#### EXERCISE OBJECTIVE
Scan the data below for lines holding the word "databases", and copy each line found.

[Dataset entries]
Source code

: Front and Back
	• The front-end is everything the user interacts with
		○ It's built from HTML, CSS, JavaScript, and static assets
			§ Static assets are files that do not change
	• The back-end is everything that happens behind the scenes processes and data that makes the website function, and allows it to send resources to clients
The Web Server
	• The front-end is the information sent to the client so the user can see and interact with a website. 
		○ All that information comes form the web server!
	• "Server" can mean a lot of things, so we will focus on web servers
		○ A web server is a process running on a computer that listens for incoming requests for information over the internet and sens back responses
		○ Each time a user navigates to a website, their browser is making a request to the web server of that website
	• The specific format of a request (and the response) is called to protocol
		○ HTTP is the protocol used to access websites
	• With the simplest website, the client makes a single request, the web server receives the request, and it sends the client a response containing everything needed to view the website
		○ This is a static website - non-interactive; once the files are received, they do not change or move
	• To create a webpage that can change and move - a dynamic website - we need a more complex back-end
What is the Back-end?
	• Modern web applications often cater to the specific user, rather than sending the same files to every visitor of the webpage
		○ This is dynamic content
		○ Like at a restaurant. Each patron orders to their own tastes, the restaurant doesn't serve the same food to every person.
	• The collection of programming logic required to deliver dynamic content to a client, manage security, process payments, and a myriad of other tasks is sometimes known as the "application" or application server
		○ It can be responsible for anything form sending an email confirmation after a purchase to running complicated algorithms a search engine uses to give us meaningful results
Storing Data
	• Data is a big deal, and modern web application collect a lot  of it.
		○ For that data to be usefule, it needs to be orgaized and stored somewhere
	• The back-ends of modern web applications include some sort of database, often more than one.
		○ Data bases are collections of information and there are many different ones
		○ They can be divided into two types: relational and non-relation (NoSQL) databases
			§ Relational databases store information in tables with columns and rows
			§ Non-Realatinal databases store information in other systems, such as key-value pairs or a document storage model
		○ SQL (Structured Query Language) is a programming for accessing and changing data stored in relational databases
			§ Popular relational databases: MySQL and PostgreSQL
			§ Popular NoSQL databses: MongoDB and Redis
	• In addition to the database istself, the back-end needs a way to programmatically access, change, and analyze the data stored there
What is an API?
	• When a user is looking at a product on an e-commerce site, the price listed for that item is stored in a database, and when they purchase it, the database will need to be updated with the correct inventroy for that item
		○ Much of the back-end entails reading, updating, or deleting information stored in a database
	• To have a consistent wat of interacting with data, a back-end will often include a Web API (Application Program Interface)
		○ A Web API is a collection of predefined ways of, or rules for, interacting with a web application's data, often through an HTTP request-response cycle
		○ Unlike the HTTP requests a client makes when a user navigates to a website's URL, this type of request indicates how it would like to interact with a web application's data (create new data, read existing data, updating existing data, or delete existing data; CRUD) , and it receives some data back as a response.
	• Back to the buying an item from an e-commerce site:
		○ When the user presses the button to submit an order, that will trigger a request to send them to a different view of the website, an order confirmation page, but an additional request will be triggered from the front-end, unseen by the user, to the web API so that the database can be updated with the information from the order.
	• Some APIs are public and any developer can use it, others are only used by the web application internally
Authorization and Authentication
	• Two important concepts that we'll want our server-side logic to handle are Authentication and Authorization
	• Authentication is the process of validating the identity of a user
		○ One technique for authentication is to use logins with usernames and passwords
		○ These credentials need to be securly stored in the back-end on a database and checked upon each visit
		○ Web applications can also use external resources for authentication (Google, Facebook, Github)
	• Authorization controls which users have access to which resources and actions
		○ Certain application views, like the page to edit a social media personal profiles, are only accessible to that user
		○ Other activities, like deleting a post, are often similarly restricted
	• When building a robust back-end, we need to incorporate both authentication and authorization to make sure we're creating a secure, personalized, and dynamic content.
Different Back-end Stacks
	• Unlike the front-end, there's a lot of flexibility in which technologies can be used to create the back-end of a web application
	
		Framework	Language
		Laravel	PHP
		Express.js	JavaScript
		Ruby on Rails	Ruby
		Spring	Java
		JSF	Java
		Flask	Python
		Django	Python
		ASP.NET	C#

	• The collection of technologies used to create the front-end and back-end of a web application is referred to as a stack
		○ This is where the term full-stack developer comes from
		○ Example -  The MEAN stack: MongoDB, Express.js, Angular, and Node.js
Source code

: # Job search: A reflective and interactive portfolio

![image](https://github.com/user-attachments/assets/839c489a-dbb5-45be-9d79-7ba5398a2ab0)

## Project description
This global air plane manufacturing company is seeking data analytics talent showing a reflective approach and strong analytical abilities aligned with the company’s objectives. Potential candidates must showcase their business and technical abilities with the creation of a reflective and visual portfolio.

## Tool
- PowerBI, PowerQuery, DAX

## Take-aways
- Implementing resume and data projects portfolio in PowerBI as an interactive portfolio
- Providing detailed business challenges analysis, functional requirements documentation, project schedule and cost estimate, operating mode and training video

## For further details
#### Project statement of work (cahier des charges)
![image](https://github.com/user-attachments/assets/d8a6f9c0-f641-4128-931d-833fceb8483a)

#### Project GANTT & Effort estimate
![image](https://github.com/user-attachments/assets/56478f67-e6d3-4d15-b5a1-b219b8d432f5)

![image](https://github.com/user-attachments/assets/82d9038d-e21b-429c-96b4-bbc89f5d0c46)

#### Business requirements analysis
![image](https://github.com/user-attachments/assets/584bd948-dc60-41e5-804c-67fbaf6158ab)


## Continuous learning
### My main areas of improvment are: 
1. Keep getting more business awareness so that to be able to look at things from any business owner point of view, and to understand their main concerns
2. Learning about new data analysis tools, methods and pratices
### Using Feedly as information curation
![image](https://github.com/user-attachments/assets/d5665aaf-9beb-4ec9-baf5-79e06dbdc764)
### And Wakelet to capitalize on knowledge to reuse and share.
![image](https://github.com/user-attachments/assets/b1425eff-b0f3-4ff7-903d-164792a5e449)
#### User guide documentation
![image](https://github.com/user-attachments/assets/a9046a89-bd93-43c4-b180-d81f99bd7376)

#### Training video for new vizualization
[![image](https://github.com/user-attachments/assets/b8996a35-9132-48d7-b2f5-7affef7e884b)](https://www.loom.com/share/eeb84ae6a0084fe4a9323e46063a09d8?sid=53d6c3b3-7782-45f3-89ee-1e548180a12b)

#### ANSWER BELOW
		○ They can be divided into two types: relational and non-relation (NoSQL) databases
			§ Relational databases store information in tables with columns and rows
			§ Non-Realatinal databases store information in other systems, such as key-value pairs or a document storage model
		○ SQL (Structured Query Language) is a programming for accessing and changing data stored in relational databases
			§ Popular relational databases: MySQL and PostgreSQL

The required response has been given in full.